With the second round of Iran nuke talks resuming in Vienna, Foreign Minister Yair Lapid speaks on the phone with his Russian counterpart, Sergey Lavrov.
Israeli tanks are seen in action during a military drill near Ramat Trump settlement in the Israel-annexed Golan Heights on Dec. 7, 2021.

Syrian state news agency SANA said this morning that Israeli jets had allegedly fired a number of missiles at the port of Latakia. Reportedly, the strikes targeted the container terminal at the port, causing large explosions and fires. No injuries were registered. This morning’s report joins a Dec. 7 report by SANA of an alleged similar aerial hit on the Latakia port. Much like today’s attack, it destroyed shipping containers and caused a fire. The target was apparently an Iranian weapons shipment.

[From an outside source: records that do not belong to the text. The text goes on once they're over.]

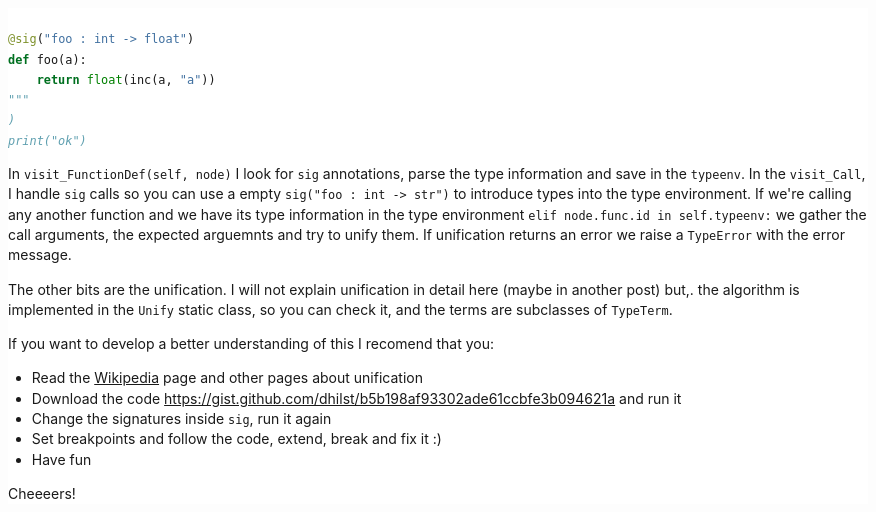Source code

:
 ```python

@sig("foo : int -> float")
def foo(a):
    return float(inc(a, "a"))
"""	
)
print("ok")
```

In `visit_FunctionDef(self, node)` I look for `sig` annotations, parse
the type information and save in the `typeenv`. In the `visit_Call`, I
handle `sig` calls so you can use a empty `sig("foo : int -> str")` to
introduce types into the type environment. If we're calling any
another function and we have its type information in the type
environment `elif node.func.id in self.typeenv:` we gather the call
arguments, the expected arguemnts and try to unify them.  If
unification returns an error we raise a `TypeError` with the error
message.

The other bits are the unification. I will not explain unification in
detail here (maybe in another post) but,. the algorithm is implemented
in the `Unify` static class, so you can check it, and the terms are
subclasses of `TypeTerm`.

If you want to develop a better understanding of this I recomend that
you:
* Read the
  [Wikipedia](https://en.wikipedia.org/wiki/Unification_(computer_science))
  page and other pages about unification
* Download the code
  https://gist.github.com/dhilst/b5b198af93302ade61ccbfe3b094621a and
  run it
* Change the signatures inside `sig`, run it again
* Set breakpoints and follow the code, extend, break and fix it :) 
* Have fun

Cheeeers!
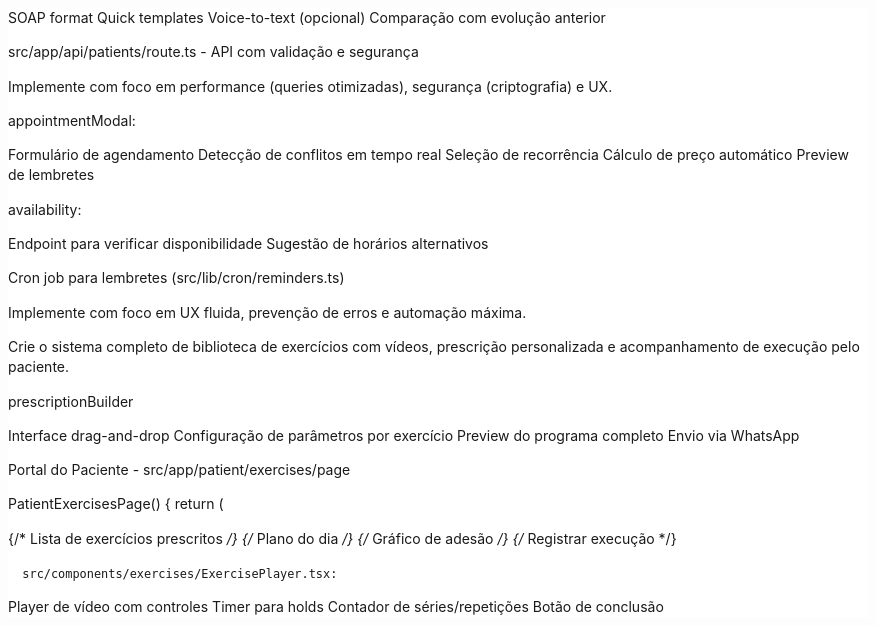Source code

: 
SOAP format
Quick templates
Voice-to-text (opcional)
Comparação com evolução anterior


src/app/api/patients/route.ts - API com validação e segurança

Implemente com foco em performance (queries otimizadas), segurança (criptografia) e UX.



appointmentModal:


Formulário de agendamento
Detecção de conflitos em tempo real
Seleção de recorrência
Cálculo de preço automático
Preview de lembretes


availability:


Endpoint para verificar disponibilidade
Sugestão de horários alternativos


Cron job para lembretes (src/lib/cron/reminders.ts)

Implemente com foco em UX fluida, prevenção de erros e automação máxima.



Crie o sistema completo de biblioteca de exercícios com vídeos, prescrição personalizada e acompanhamento de execução pelo paciente.


prescriptionBuilder


Interface drag-and-drop
Configuração de parâmetros por exercício
Preview do programa completo
Envio via WhatsApp


Portal do Paciente - src/app/patient/exercises/page

PatientExercisesPage() {
  return (
    <div>
      <ExerciseList /> {/* Lista de exercícios prescritos */}
      <TodaysPlan />   {/* Plano do dia */}
      <ProgressChart /> {/* Gráfico de adesão */}
      <FeedbackForm />  {/* Registrar execução */}
      
      
      src/components/exercises/ExercisePlayer.tsx:


Player de vídeo com controles
Timer para holds
Contador de séries/repetições
Botão de conclusão
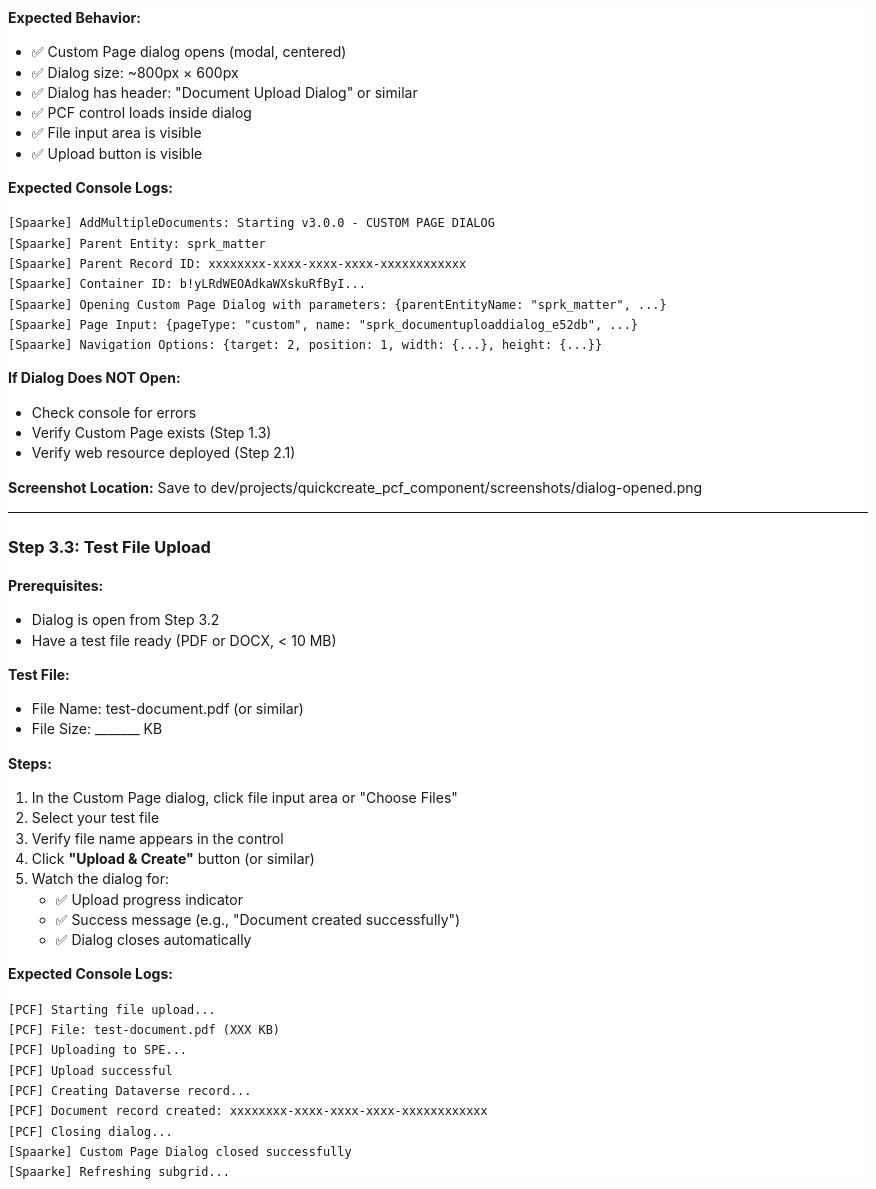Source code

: **Expected Behavior:**
- ✅ Custom Page dialog opens (modal, centered)
- ✅ Dialog size: ~800px × 600px
- ✅ Dialog has header: "Document Upload Dialog" or similar
- ✅ PCF control loads inside dialog
- ✅ File input area is visible
- ✅ Upload button is visible

**Expected Console Logs:**
```
[Spaarke] AddMultipleDocuments: Starting v3.0.0 - CUSTOM PAGE DIALOG
[Spaarke] Parent Entity: sprk_matter
[Spaarke] Parent Record ID: xxxxxxxx-xxxx-xxxx-xxxx-xxxxxxxxxxxx
[Spaarke] Container ID: b!yLRdWEOAdkaWXskuRfByI...
[Spaarke] Opening Custom Page Dialog with parameters: {parentEntityName: "sprk_matter", ...}
[Spaarke] Page Input: {pageType: "custom", name: "sprk_documentuploaddialog_e52db", ...}
[Spaarke] Navigation Options: {target: 2, position: 1, width: {...}, height: {...}}
```

**If Dialog Does NOT Open:**
- Check console for errors
- Verify Custom Page exists (Step 1.3)
- Verify web resource deployed (Step 2.1)

**Screenshot Location:** Save to dev/projects/quickcreate_pcf_component/screenshots/dialog-opened.png

---

### Step 3.3: Test File Upload

**Prerequisites:**
- Dialog is open from Step 3.2
- Have a test file ready (PDF or DOCX, < 10 MB)

**Test File:**
- File Name: test-document.pdf (or similar)
- File Size: _______ KB

**Steps:**
1. In the Custom Page dialog, click file input area or "Choose Files"
2. Select your test file
3. Verify file name appears in the control
4. Click **"Upload & Create"** button (or similar)
5. Watch the dialog for:
   - ✅ Upload progress indicator
   - ✅ Success message (e.g., "Document created successfully")
   - ✅ Dialog closes automatically

**Expected Console Logs:**
```
[PCF] Starting file upload...
[PCF] File: test-document.pdf (XXX KB)
[PCF] Uploading to SPE...
[PCF] Upload successful
[PCF] Creating Dataverse record...
[PCF] Document record created: xxxxxxxx-xxxx-xxxx-xxxx-xxxxxxxxxxxx
[PCF] Closing dialog...
[Spaarke] Custom Page Dialog closed successfully
[Spaarke] Refreshing subgrid...
```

Israeli authorities declined to comment on either of these incidents.

Foreign media claims that Israel had avoided over the years targeting the Latakia port and its environs in an effort to avoid hurting the Russian military presence nearby. This, despite Iran allegedly using the terminal to transport advanced munitions through it to Hezbollah and other proxies in the region. In fact, under the Netanyahu government, Israel and Russia had agreed on a deconfliction mechanism. This mechanism means using communication channels between armies on both sides to prevent Israeli and Russian forces from clashing in Syrian skies. At their Oct. 22 meeting in Sochi, Prime Minister Naftali Bennett and Russian President Vladimir Putin agreed to continue with this mechanism.

The deconfliction mechanism is strategically of great importance to Israel. Bennett and Foreign Minister Yair Lapid are in constant contact with Moscow in an effort to deepen bilateral relations in many spheres. Iran and Syria are a priority. On Dec. 27, hours before the report about the alleged Latakia attack, Lapid spoke on the phone with Russian Foreign Minister Sergey Lavrov. Lapid tweeted after the phone call, "I spoke today with my good friend, Russian Foreign Minister Sergey Lavrov, on a wide range of regional topics and key issues. We arranged to meet as soon as possible and in accordance with the [coronavirus] restrictions."

The phone call between the two ministers took place just as the second round of Vienna talks on the Iranian nuclear program resumed. And while the short tweet of Lapid hinted that the two ministers discussed the Vienna talks and Iranian presence in Syria, the Russian Foreign Ministry said the two men primarily discussed Israeli settlements in the West Bank and the situation of Russian and Orthodox Church real estate in Jerusalem. Moscow has been diplomatically engaged for several years in reclaiming property rights for the Orthodox Church over land plots across Jerusalem, leased for the most part to Israelis for a period of 99 years, and concerning other real estate disputes in the city.

Lapid’s comments about the two ministers intending to meet as soon as coronavirus restrictions enable them to do so also raised eyebrows. On Dec. 11, the Russian Foreign Ministry announced it had canceled a regional trip by Lavrov to the region without explaining the reasons behind the cancelation. The Russian foreign minister was expected to travel to Israel, the West Bank, Algeria and Morocco. In Israel, he was set to meet with Bennett, Lapid and President Isaac Herzog.

The labor association of the Israeli Foreign Ministry claimed the visit was canceled over a strike it was planning for the exact day of the visit, but this was never confirmed officially by any of the sides. Some Israeli analysts suggested that Lavrov decided not to meet with Israeli leadership at this exact moment, between two rounds of Vienna talks, so as not to enter into open diplomatic disagreements. It is no secret that in the framework of the UN Security Council, together with China, Russia firmly opposes the Israeli stance on Iran.